If you play a lot of video games, you might have noticed that water seems particularly difficult to render realistically. It looks even less realistic when there are solid objects that the water has to interact with or move around. But a new fluid simulation algorithm called Position Based Fluids will very soon be making your video game ocean monsters look like they really are fighting it out in the water.
A new paper on the subject written by Miles Macklin and Matthias Müller-Fischer details the algorithm and gives us normal humans a glimpse of what it’s like to actually do science for video games. For a living. Suddenly we kind of wish we were smart enough to be video game scientists. Instead, we’ll watch these videos a few more times, marvel at the realism, and then commence sitting around and waiting for the realistic water to make its way into every new game we ever buy from now on.
This is part of what the team had to say about their recent advance: “In this work we present an iterative density solver integrated into the Position Based Dynamics framework (PBD).

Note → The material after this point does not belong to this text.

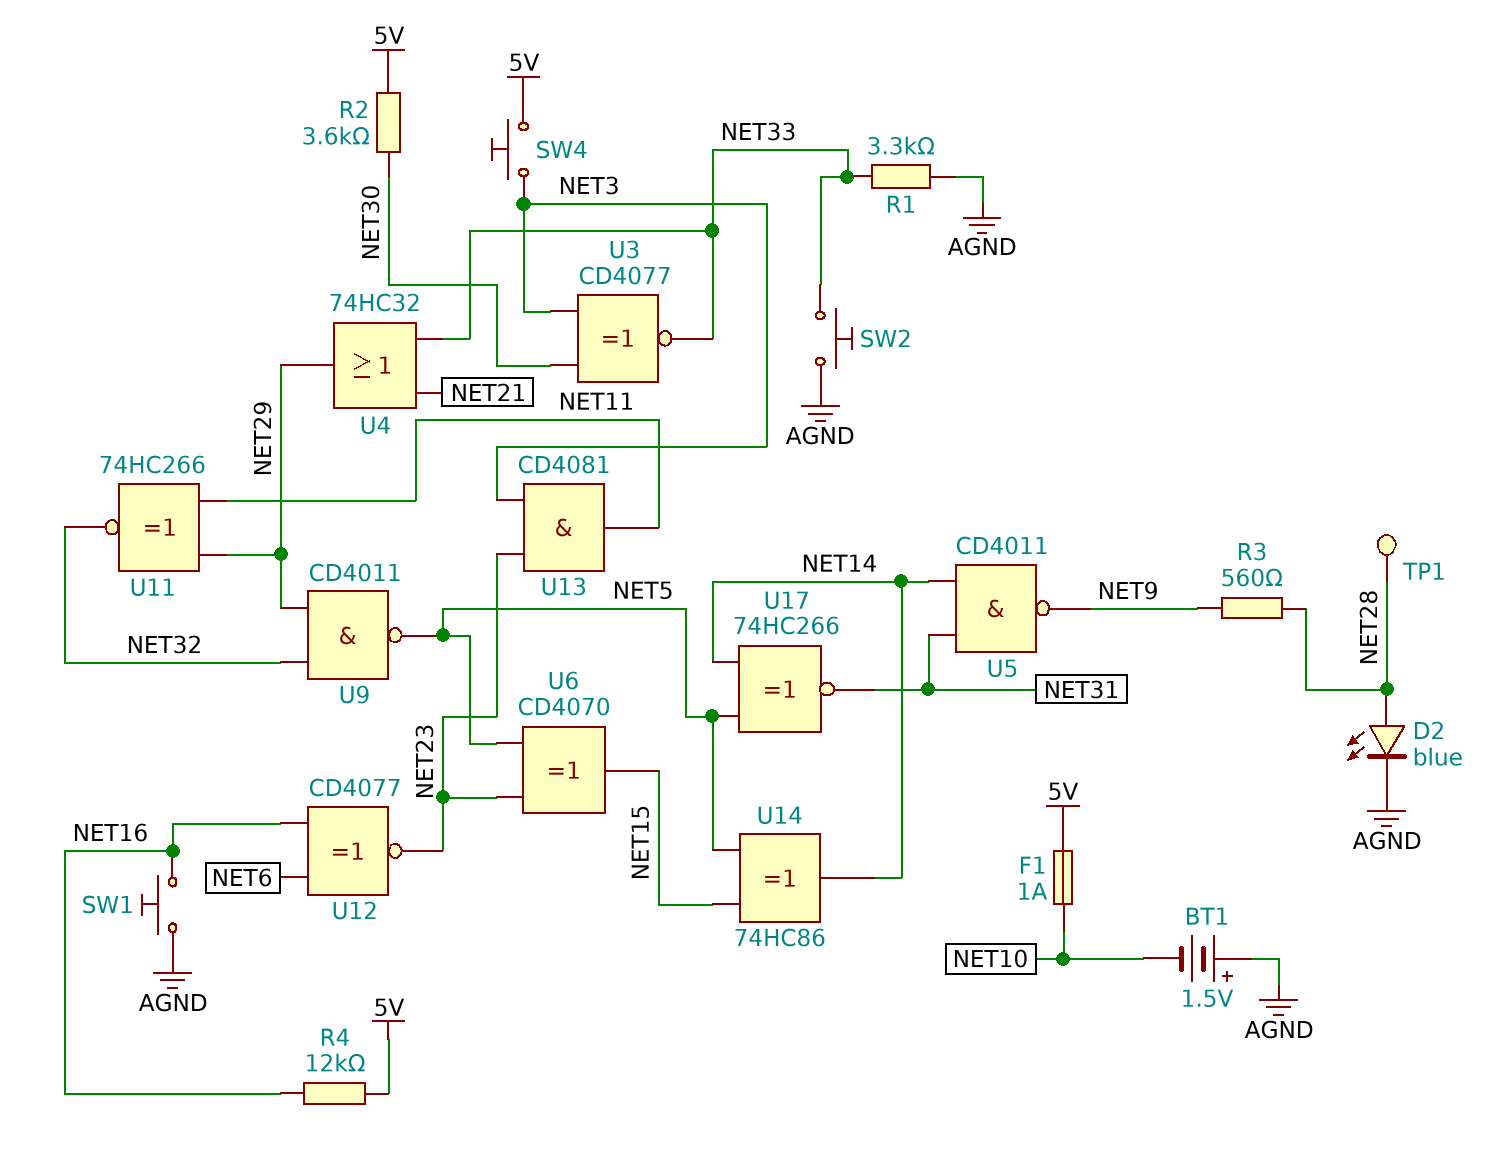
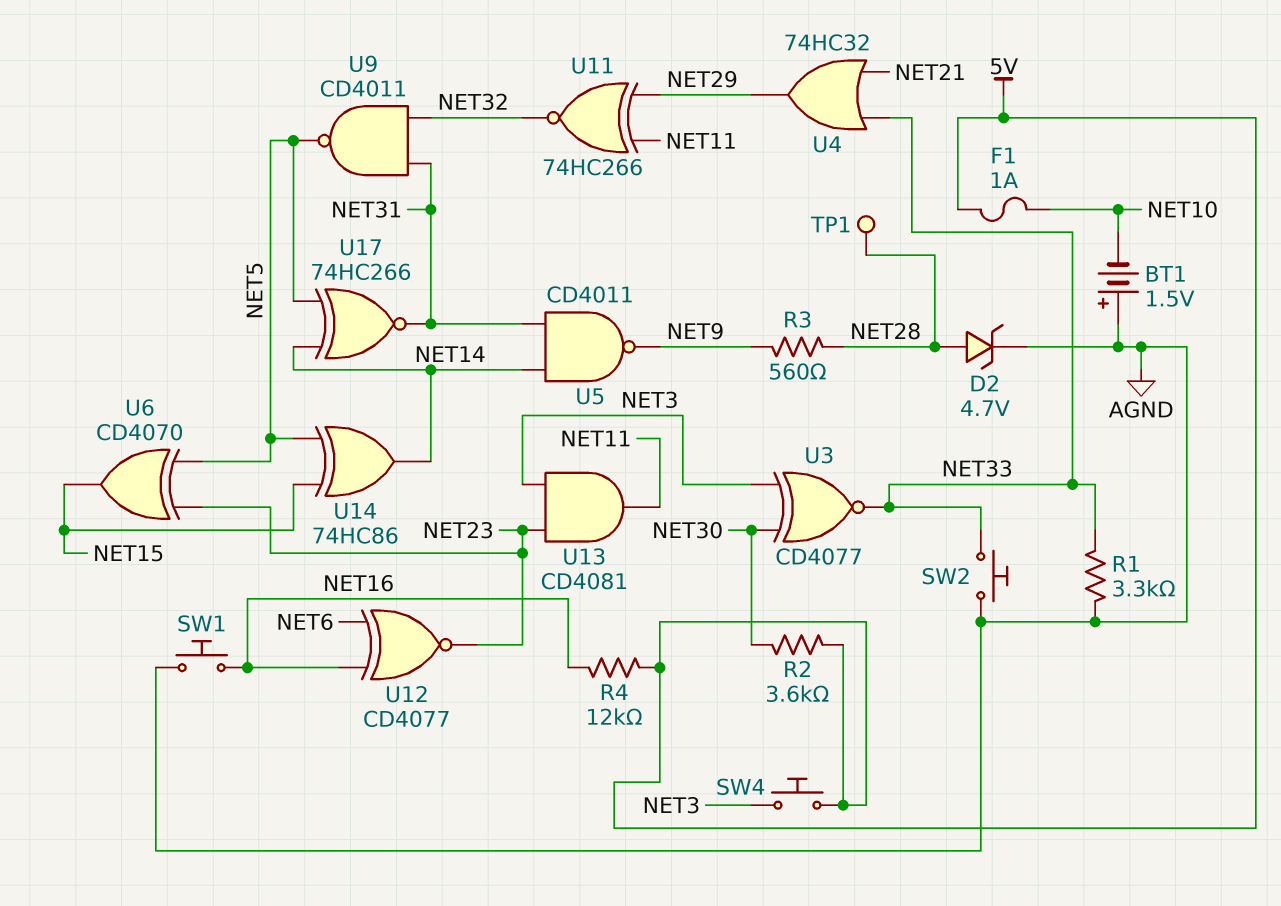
D2: LED blue (A NET28, K AGND) -> zener 4.7V (A NET28, K AGND)
U9: NAND CD4011 (in NET29, in NET32, out NET5) -> NAND CD4011 (in NET31, in NET32, out NET5)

By formulating and solving a set of positional constraints that enforce constant density, our method allows similar incompressibility and convergence to modern smoothed particle hydrodynamic (SPH) solvers, but inherits the stability of the geometric, position based dynamics method, allowing large time steps suitable for real-time applications. We incorporate an artificial pressure term that improves particle distribution, creates surface tension, and lowers the neighborhood requirements of traditional SPH. Finally, we address the issue of energy loss by applying vorticity confinement as a velocity post process.’